Adjusting These Worksheets for a Range of Learners

Students who struggle with vocabulary get stuck before they even attempt any structural change. Pairing each worksheet with a short list of five or six targeted synonyms for the most demanding words in the passage removes that bottleneck. The goal isn't to hand over a thesaurus — overreliance on synonym lists produces exactly the patchwriting problem described above — but to free up attention so students can focus on restructuring the sentence rather than hunting for individual word replacements one at a time.

Advanced students benefit from a layered constraint: after completing the standard rewrite, they write a second version that opens with a different part of speech than the first. If both the original sentence and the first paraphrase open with a noun phrase, the second attempt must open with a prepositional phrase or a dependent clause. That single rule forces structural variety and prevents students from developing one reliable sentence pattern they recycle through every exercise.

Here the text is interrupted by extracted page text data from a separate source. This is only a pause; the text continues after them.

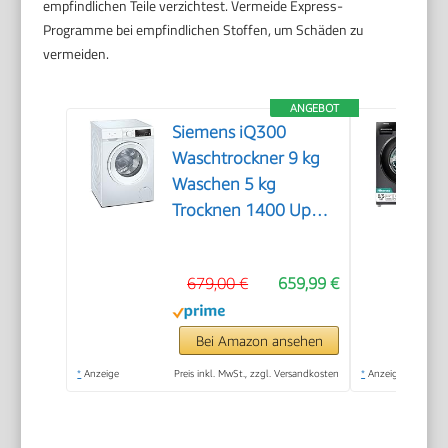
empfindlichen Teile verzichtest. Vermeide Express-
Programme bei empfindlichen Stoffen, um Schäden zu
vermeiden.
ANGEBOT
Siemens iQ300
Waschtrockner 9 kg
Waschen 5 kg
Trocknen 1400 UpM
WN34A141
679,00 €
659,99 €
Bei Amazon ansehen
*
Anzeige
Preis inkl. MwSt., zzgl. Versandkosten
*
Anzeige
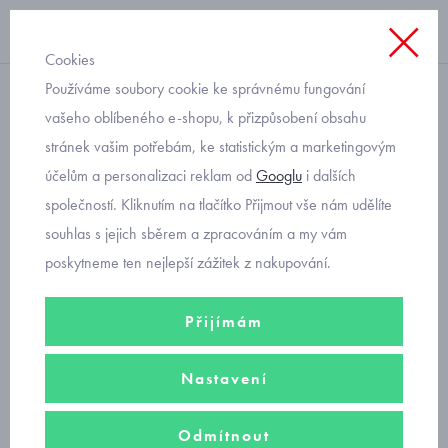
Cookies
Používáme soubory cookie ke správnému fungování
s krátkým rukávem
vašeho oblíbeného e-shopu, k přizpůsobení obsahu
stránek vašim potřebám, ke statistickým a marketingovým
dětský pletený letní top
účelům a personalizaci reklam od
Googlu
i dalších
Mayoral 3024-58
společností. Kliknutím na tlačítko Přijmout vše nám udělíte
souhlas s jejich sběrem a zpracováním a my vám
poskytneme ten nejlepší zážitek z nakupování.
Přijímám
Nastavení
Odmítnout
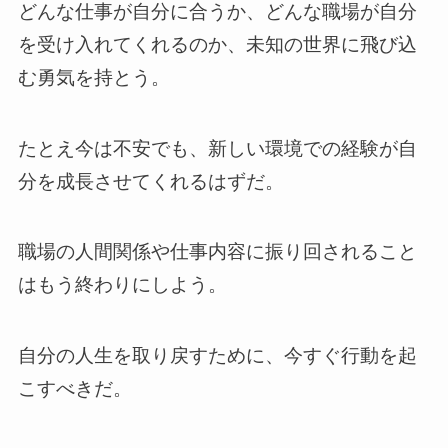
どんな仕事が自分に合うか、どんな職場が自分
を受け入れてくれるのか、未知の世界に飛び込
む勇気を持とう。
たとえ今は不安でも、新しい環境での経験が自
分を成長させてくれるはずだ。
職場の人間関係や仕事内容に振り回されること
はもう終わりにしよう。
自分の人生を取り戻すために、今すぐ行動を起
こすべきだ。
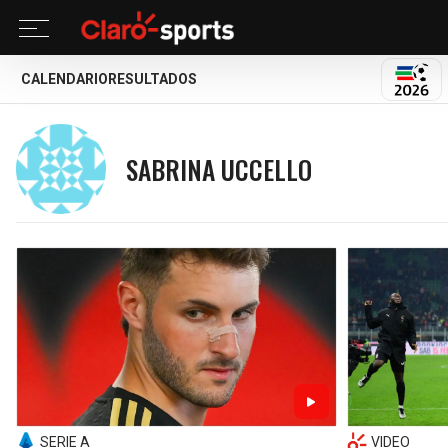
CALENDARIO
RESULTADOS
MUND
SABRINA UCCELLO
SERIE A
VIDEO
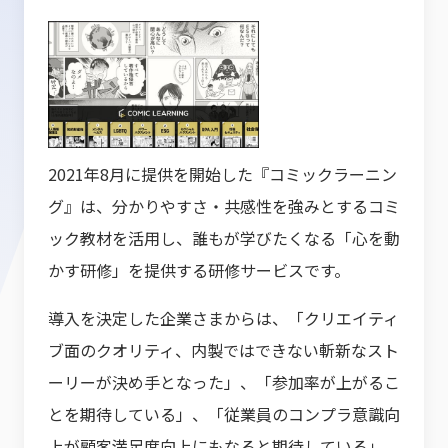
2021年8月に提供を開始した『コミックラーニン
グ』は、分かりやすさ・共感性を強みとするコミ
ック教材を活用し、誰もが学びたくなる「心を動
かす研修」を提供する研修サービスです。
導入を決定した企業さまからは、「クリエイティ
ブ面のクオリティ、内製ではできない斬新なスト
ーリーが決め手となった」、「参加率が上がるこ
とを期待している」、「従業員のコンプラ意識向
上が顧客満足度向上にもなると期待している」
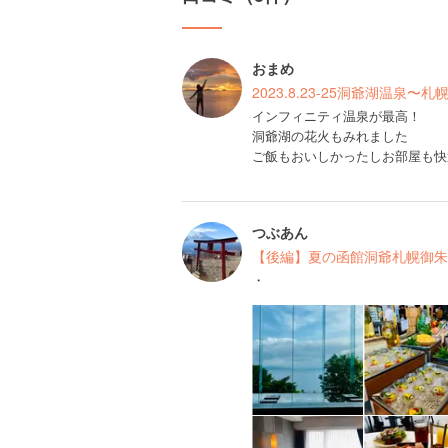
おまめ
2023.8.23-25洞爺湖温泉〜
インフィニティ温泉が最高！
洞爺湖の花火もみれました
ご飯もおいしかったしお部屋も快
つぶあん
【後編】夏の函館洞爺札幌御朱印
・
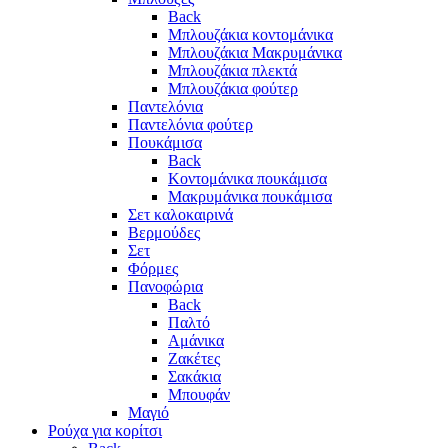
Back
Μπλουζάκια κοντομάνικα
Μπλουζάκια Μακρυμάνικα
Μπλουζάκια πλεκτά
Μπλουζάκια φούτερ
Παντελόνια
Παντελόνια φούτερ
Πουκάμισα
Back
Κοντομάνικα πουκάμισα
Μακρυμάνικα πουκάμισα
Σετ καλοκαιρινά
Βερμούδες
Σετ
Φόρμες
Πανοφώρια
Back
Παλτό
Αμάνικα
Ζακέτες
Σακάκια
Μπουφάν
Μαγιό
Ρούχα για κορίτσι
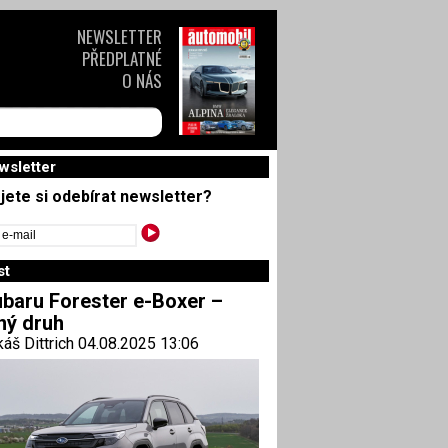
NEWSLETTER
PŘEDPLATNÉ
O NÁS
wsletter
jete si odebírat newsletter?
st
baru Forester e-Boxer –
ný druh
áš Dittrich 04.08.2025 13:06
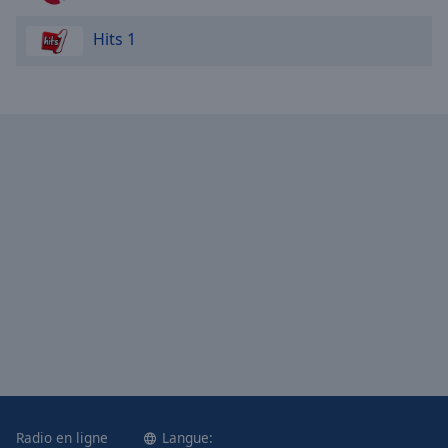
Hits 1
Radio en ligne
Langue:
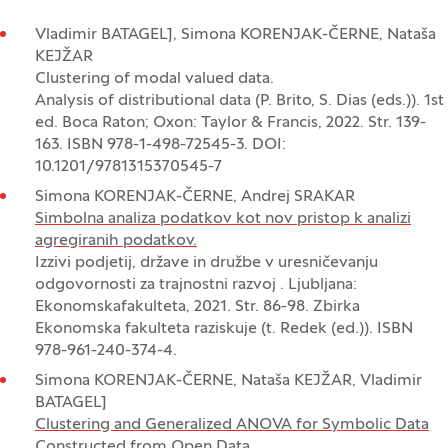
Vladimir BATAGELJ, Simona KORENJAK-ČERNE, Nataša
KEJŽAR
Clustering of modal valued data.
Analysis of distributional data (P. Brito, S. Dias (eds.)). 1st
ed. Boca Raton; Oxon: Taylor & Francis, 2022. Str. 139-
163. ISBN 978-1-498-72545-3. DOI:
10.1201/9781315370545-7
Simona KORENJAK-ČERNE, Andrej SRAKAR
Simbolna analiza podatkov kot nov pristop k analizi
agregiranih podatkov.
Izzivi podjetij, države in družbe v uresničevanju
odgovornosti za trajnostni razvoj . Ljubljana:
Ekonomskafakulteta, 2021. Str. 86-98. Zbirka
Ekonomska fakulteta raziskuje (t. Redek (ed.)). ISBN
978-961-240-374-4.
Simona KORENJAK-ČERNE, Nataša KEJŽAR, Vladimir
BATAGELJ
Clustering and Generalized ANOVA for Symbolic Data
Constructed from Open Data.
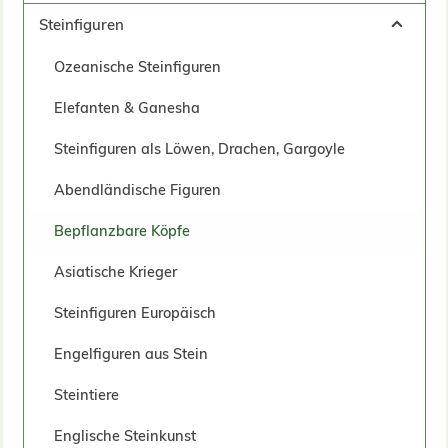
Steinfiguren
Ozeanische Steinfiguren
Elefanten & Ganesha
Steinfiguren als Löwen, Drachen, Gargoyle
Abendländische Figuren
Bepflanzbare Köpfe
Asiatische Krieger
Steinfiguren Europäisch
Engelfiguren aus Stein
Steintiere
Englische Steinkunst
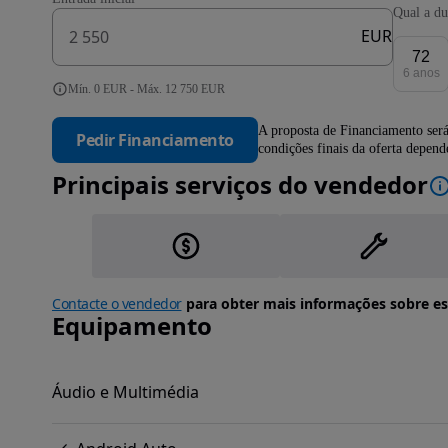
Qual a du
EUR
72
6 anos
Mín. 0 EUR - Máx. 12 750 EUR
A proposta de Financiamento será
Pedir Financiamento
condições finais da oferta depen
Principais serviços do vendedor
Contacte o vendedor
para obter mais informações sobre es
Equipamento
Áudio e Multimédia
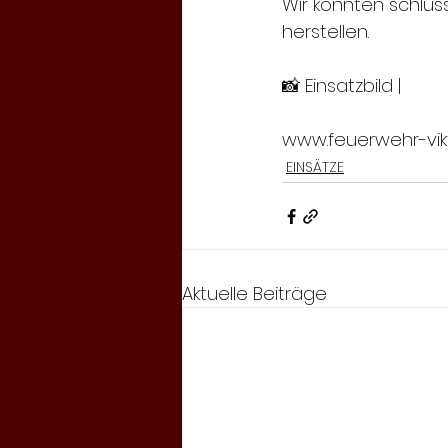
Wir konnten schlus
herstellen.
📸 Einsatzbild | 
www.feuerwehr-viktr
EINSÄTZE
Aktuelle Beiträge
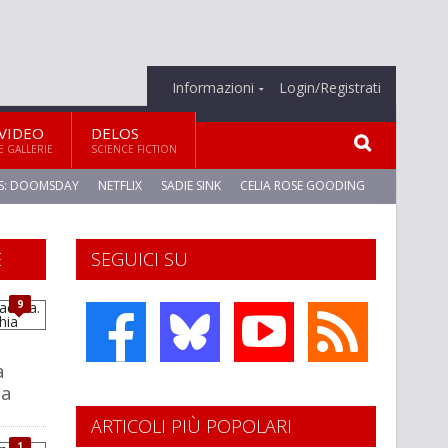
Informazioni
Login/Registrati
VIDEO
DELOS
E GALLERIE
SCIENCE FICTION
S: DOOMSDAY
NETFLIX
SADIE SINK
CELIA ROSE GOODING
E
SEGUICI SU
9
a
ia
ARTICOLI PIÙ POPOLARI
1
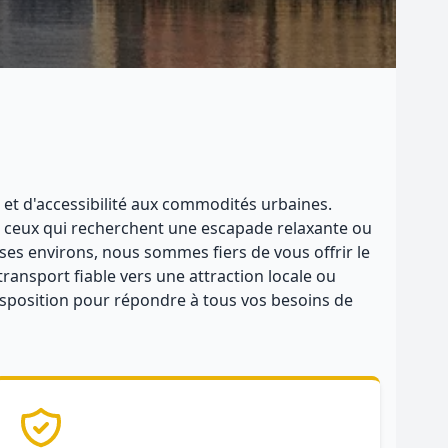
 et d'accessibilité aux commodités urbaines.
ur ceux qui recherchent une escapade relaxante ou
ses environs, nous sommes fiers de vous offrir le
ransport fiable vers une attraction locale ou
disposition pour répondre à tous vos besoins de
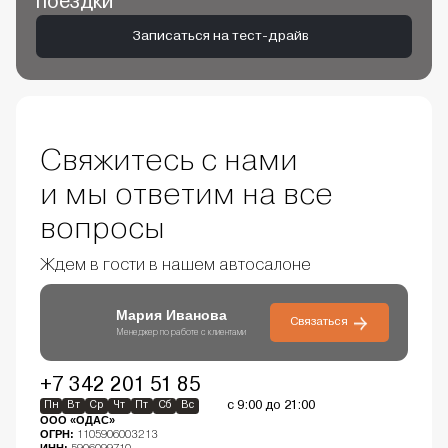
поездки
Записаться на тест-драйв
Свяжитесь с нами
и мы ответим на все
вопросы
Ждем в гости в нашем автосалоне
Мария Иванова
Связаться
Менеджер по работе с клиентами
+7 342 201 51 85
с 9:00 до 21:00
Пн
Вт
Ср
Чт
Пт
Сб
Вс
ООО «ОДАС»
ОГРН:
1105906003213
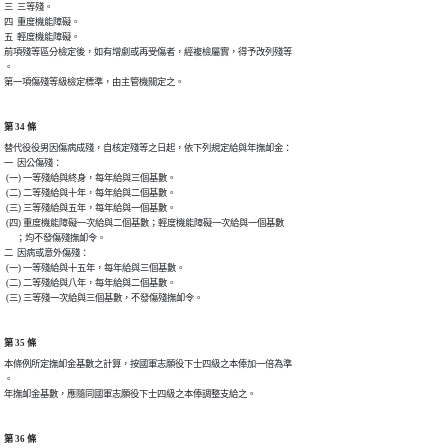
三  三等殘。

四  重度機能障礙。

五  輕度機能障礙。

前項殘等區分檢定後，如有增劇或再受傷者，經複檢屬實，得予改列殘等

。

第一項傷殘等級檢定標準，由主管機關定之。
第 34 條
替代役役男因傷病成殘，自核定殘等之日起，依下列規定給與年撫卹金：

一  因公傷殘：

 (一) 一等殘給與終身，每年給與三個基數。

 (二) 二等殘給與十年，每年給與二個基數。

 (三) 三等殘給與五年，每年給與一個基數。

 (四) 重度機能障礙一次給與二個基數；輕度機能障礙一次給與一個基數

      ；均不發傷殘撫卹令。

二  因病或意外傷殘：

 (一) 一等殘給與十五年，每年給與三個基數。

 (二) 二等殘給與八年，每年給與二個基數。

 (三) 三等殘一次給與三個基數，不發傷殘撫卹令。
第 35 條
本條例所定撫卹金基數之計算，按國軍志願役下士四級之本俸加一倍為準

。

年撫卹金基數，應隨同國軍志願役下士四級之本俸調整支給之。
第 36 條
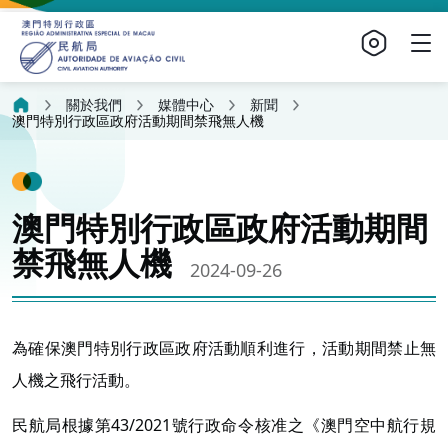
關於我們
媒體中心
新聞
澳門特別行政區政府活動期間禁飛無人機
澳門特別行政區政府活動期間
禁飛無人機
2024-09-26
為確保澳門特別行政區政府活動順利進行，活動期間禁止無
人機之飛行活動。
民航局根據第43/2021號行政命令核准之《澳門空中航行規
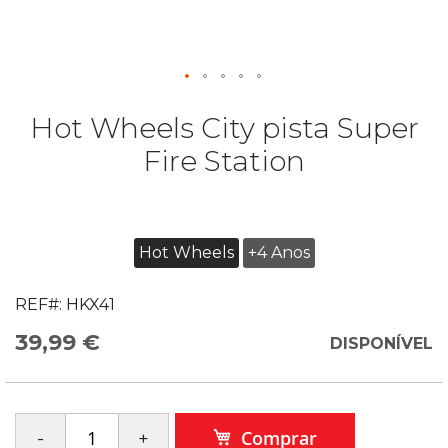
Hot Wheels City pista Super
Fire Station
Hot Wheels
+4 Anos
REF#:
HKX41
39,99 €
DISPONÍVEL
Comprar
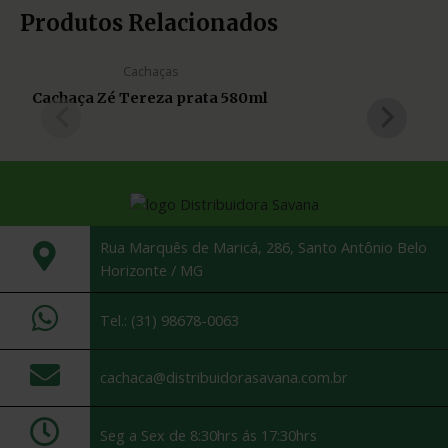
Produtos Relacionados
Cachaças
Cachaça Zé Tereza prata 580ml
Rua Marquês de Maricá, 286, Santo Antônio Belo
Horizonte / MG
Tel.: (31) 98678-0063
cachaca@distribuidorasavana.com.br
Seg a Sex de 8:30hrs ás 17:30hrs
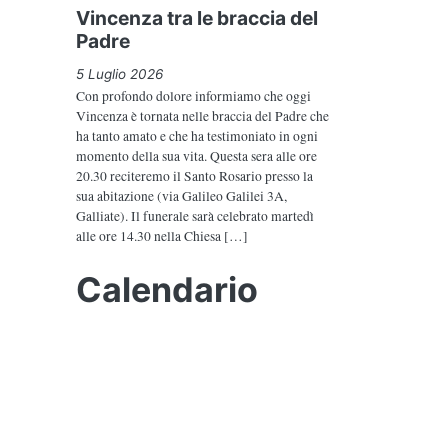
Vincenza tra le braccia del
Padre
5 Luglio 2026
Con profondo dolore informiamo che oggi
Vincenza è tornata nelle braccia del Padre che
ha tanto amato e che ha testimoniato in ogni
momento della sua vita. Questa sera alle ore
20.30 reciteremo il Santo Rosario presso la
sua abitazione (via Galileo Galilei 3A,
Galliate). Il funerale sarà celebrato martedì
alle ore 14.30 nella Chiesa […]
Calendario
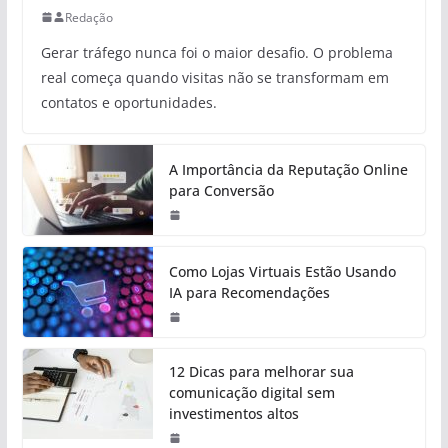
Redação
Gerar tráfego nunca foi o maior desafio. O problema
real começa quando visitas não se transformam em
contatos e oportunidades.
A Importância da Reputação Online
para Conversão
Como Lojas Virtuais Estão Usando
IA para Recomendações
12 Dicas para melhorar sua
comunicação digital sem
investimentos altos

Students who consistently over-generalize — compressing a specific finding into a vague statement — need to mark the must-keep details in the source before covering the text. Having them underline specific data points before writing keeps those details from disappearing into a broad summary when they rewrite.

Frequently Asked Questions

How do I stop sixth graders from just swapping synonyms?

The cover-then-write sequence built into each worksheet interrupts patchwriting more reliably than direct instruction alone. When students write with the original text hidden, they stop tracking synonyms and start working from comprehension. If a student is still following the original sentence frame after covering the source, the root issue is usually incomplete understanding of the passage — the synonym-swapping is a symptom, not the problem itself.

What does a successful paraphrase look like at this level?

The sentence structure and vocabulary should be entirely the student's own, but every key claim or data point from the original should survive the rewrite. "Temperatures in the Arctic rose by 1.5 degrees between 2000 and 2010" paraphrased correctly might read: "Between 2000 and 2010, Arctic regions warmed by 1.5 degrees." The specific measurement stays. The geography stays. The sentence architecture is completely new. That's the standard these exercises build toward.

How are paraphrasing and summarizing different, and when should students use each?

Paraphrasing restates a specific passage at roughly the same level of detail, in new language. Summarizing condenses a longer text to its main ideas, necessarily losing specifics. In research writing, students paraphrase when the exact details of a source matter to their argument — a precise figure, a specific timeline, a named finding. They summarize when they need general background without dwelling on every particular. The worksheets address both skills and include exercises that ask students to decide which approach a given writing task actually calls for.

Can these worksheets be assigned for homework or independent practice?

These paraphrasing printable pdf worksheets for 6th grade work well for independent practice because the step-by-step directions on each worksheet walk students through the read-hide-write-check process without requiring teacher narration. Including a sample paraphrase — clearly labeled as one possible version, not the only version — at the end of each exercise lets students self-evaluate and see that different phrasing choices can all be acceptable.

How much time should a single paraphrasing exercise take?

One complex sentence takes most sixth graders 8 to 10 minutes when they're working carefully. A short paragraph of four to six sentences takes 15 to 20 minutes. Pushing past a single passage without a break tends to produce fatigue-driven copying, which directly undercuts what these exercises are building.